In collaboration with coaches and administrators, Iamarino has led efforts that resulted in new members joining the conference, the creation of a Hall of Fame, the return to Asheville, N.C., for the basketball tournaments, and the launch of the SoCon Digital Network in the fall of 2014.
In the summer of 2011, the conference signed a multi-year agreement to have a minimum of 40 live events carried exclusively on ESPN3, including extended coverage of the men’s and women’s basketball tournament and conference tournament championships in baseball, men’s and women’s soccer, volleyball and softball. A minimum eight-game football schedule serves as a cornerstone to the package.
Iamarino recently signed an agreement for a broadcast television package with commercial stations owned by the Sinclair Broadcast Group. The SoCon hopes to have as many as 18 live events in several sports carried in 2014-15.
One of the most visible achievements during Iamarino’s tenure has been the creation of the Southern Conference Hall of Fame, whose inaugural class was enshrined on May 4, 2009. Among those who have been inducted are such sporting greats as Arnold Palmer, Jerry West, Sam Huff, Dick Groat, Frank Selvy, Rod Hundley and Lefty Driesell.
In May 2013, Iamarino worked with the conference presidents, chancellors and athletic directors to stabilize the membership by inviting East Tennessee State University, Mercer University and Virginia Military Institute to join in July 2014. Both ETSU and VMI were returning to the SoCon. The additions once more gave the conference a presence in the state of Virginia.
The SoCon has consistently ranked in the top 10 among all Division I conferences in the Academic Progress Rate (APR) and Iamarino has worked with the Council of Presidents to maintain a high academic standing for conference student-athletes. Almost 50 percent of all Southern Conference student-athletes earned inclusion on the SoCon’s Honor Roll, thereby owning a 3.0 GPA or better.
Iamarino, 59, has spent the past 30 years at the conference level, working at both the Sun Belt Conference and the Northeast Conference. Prior to joining the SoCon, he served as commissioner of the NEC for nine years. During that time, the conference launched its first website, approved athletic aid in the sport of football, increased television coverage from 12 to 30 basketball games, started its first TV coverage of football, and initiated more aggressive marketing and merchandising efforts.
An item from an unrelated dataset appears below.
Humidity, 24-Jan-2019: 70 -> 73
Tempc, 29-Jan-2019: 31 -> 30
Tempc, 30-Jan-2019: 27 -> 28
At the Sun Belt, he spent 13 years in a variety of publicity, compliance and administrative positions, rising to the level of associate commissioner. When the original Sun Belt merged with the then-American South Conference in 1991, Iamarino was the lone staffer from the original organization to move to the new Sun Belt, heading the transition team for the first merger of two Division I conferences.
He entered the field of intercollegiate athletics as assistant sports information director at Georgetown University in 1979 before moving on to become sports information director at Jacksonville University.
Iamarino has been actively involved in a number of NCAA committees. He most recently served as chair of the Playing Rules Oversight Panel (PROP). Previously, he was a member of the Baseball Rules Committee and the FCS Football Governance Committee and has served on several sub-committees of the Collegiate Commissioners Association (CCA). He is a member of the CCA’s working group studying enhancements to women’s basketball.
Iamarino is a native of Monsey, N.Y., and a 1977 graduate of St. Bonaventure University, where he earned magna cum laude honors majoring in journalism. An amateur baseball historian, he is a member of the Society for American Baseball Research (SABR) and has been a contributor to Baseball Digest magazine. He resides in Spartanburg, S.C., with his wife, Mary Ann, and son, P.J.